Friday, April 22, 2011

Good and bad

So obviously I have not kept up with posting, due to a horrifying lack of internet in my new apartment.

The good news is I have been working out a lot. Maybe too much.  I have lost 3ish pounds.

The bad news is I have been eating really weirdly, due to lack of time/desire to cook.  Also have been drinking way too much.  This week I have had exactly one beer since Sunday, so this is progress.

Did a bar method class this morning (just purchased a 5 pack from yelp), and I'm planning on getting a membership for at least a month once those five classes are used.

Other than that, my life is sort of a disaster right now so it's nice that I have exercise to throw a little sanity into the mix.

Sunday, April 10, 2011

Sometimes it just feels better to give in

So I drank probably more than I should have last night.  Which led to me having a sausage, egg, and cheese McGriddle this morning.  And, like missing workouts, I'm not going to beat myself up over it.  It was delicious and totally worth it.  I'm going to rise like a phoenix from the ashes/gross wrappers that have calorie counts written on them.

This week, I'm going to try logging all my meals/workouts here.  We'll see how it goes.

Breakfast:
McGriddle
Hash Brown
Orange juice

Friday, April 8, 2011

Oops again

So I cheated on veganism big time - I moved apartments today and needed to order pizza for my hungry helpers, and I wasn't going to sit there and make a salad while they chowed down...so sue me. 
I did make it to yoga for the first time all week and it felt amazing.
And now to finish off (some of) the last of the moving.

Thursday, April 7, 2011

Oops

So remember back when I thought I was totally done with emotional eating?  Turns out my emotions just weren't emo-y enough.
I am super stressed right now.  Work is going through layoffs, I'm moving, going through a breakup, and my good friend/office mate is trying to start an affair with a married guy.  So, the past two nights my feelings have tasted like a large bag of pretzel M&Ms.  Tonight they were supposed to taste like other things, but the only things I could find at the grocery store that seemed remotely appealing were some mustard and onion pretzels and dark chocolate Raisinettes.  Needless to say I feel a little ill right now.  Going to finish the day with a salad and start tomorrow morning with yoga and hope that helps.

Wednesday, April 6, 2011

Everything in moderation

I'm doing better today, I think.  In most aspects of life.  No diet coke, just green tea, so there's a chance I might sleep before midnight tonight.  Went to pilates; skipped yoga because the usual instructor is on vacation.  It's my third day in a row of no yoga, but I'm finally having a  yogic philosophy about not going - it's okay that I didn't stay, I have a lot of other things to do, and it'll make it easier to go tomorrow morning.
I know being able to relax and forgive myself is key to any diet/fitness routine, but it's one of the aspects I'm worst at.  I'm very all or nothing, and very unforgiving.  Those things apply not just to workouts, but to life, and I think I need to work on that in both areas.

Shockingly profound for a night I didn't meditate.

Tuesday, April 5, 2011

In transition

It has been a rough month for me.  I've been going through breakups with both a roommate and a boyfriend.  The general situation at work is a mess; they're going through massive layoffs.
I thought all this would make me more motivated in my health/fitness life.  This has not happened.  There's been too much drinking, not enough sleeping, not enough working out.  Some of this is the fact that I'm moving and there's just not time.  And some of this is...that maybe I'm just not a motivated person?  I thought being single I'd have more time to do all these workout things I wanted to do, but this has not happened.  I cheated big time on veganism with a chorizo burrito after a terrible night out on Saturday.  I. Am.
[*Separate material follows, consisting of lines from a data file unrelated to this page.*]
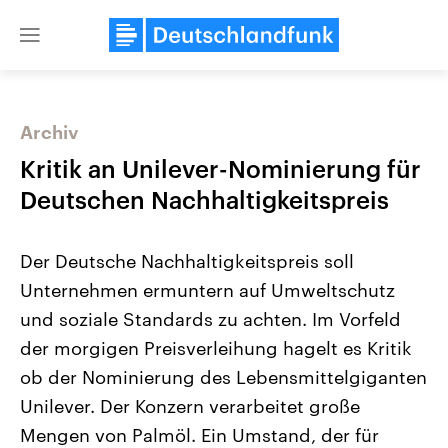
Close
menu
Archiv
Themen
Kritik an Unilever-Nominierung für
Deutschen Nachhaltigkeitspreis
Der Deutsche Nachhaltigkeitspreis soll
Unternehmen ermuntern auf Umweltschutz
und soziale Standards zu achten. Im Vorfeld
der morgigen Preisverleihung hagelt es Kritik
Landtagswahl Sachsen-Anhalt
USA
2026
Aktuelle Beiträge, Analys
ob der Nominierung des Lebensmittelgiganten
Alle Informationen
Hintergründe
Sachsen-Anhalt wählt am 6.
Wirtschaftlich und militäri
Unilever. Der Konzern verarbeitet große
September 2026 einen neuen
gehören die Vereinigten S
Landtag. Seit 2021 wird das
den mächtigsten Ländern 
Mengen von Palmöl. Ein Umstand, der für
Bundesland von einer Koalition aus
mit großem Einfluss auf d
A. Mess.
Goals for the week:
More than 6 hours of sleep/night (this is as much as seems realistic, honestly)
At least one workout per day (did not happen today; slept through yoga)
Actually track WW points (which includes all the pretzel M&Ms I just ate.  Good grief.)

Gym classes I should go to:
Wed -  PM Pilates, Yoga
Thur - AM Yoga
Fri - early AM yoga before official furniture moving?
Sat - early AM yoga
Sun - Bikini body?  Yoga

So, so disappointed in myself right now.  On so many levels.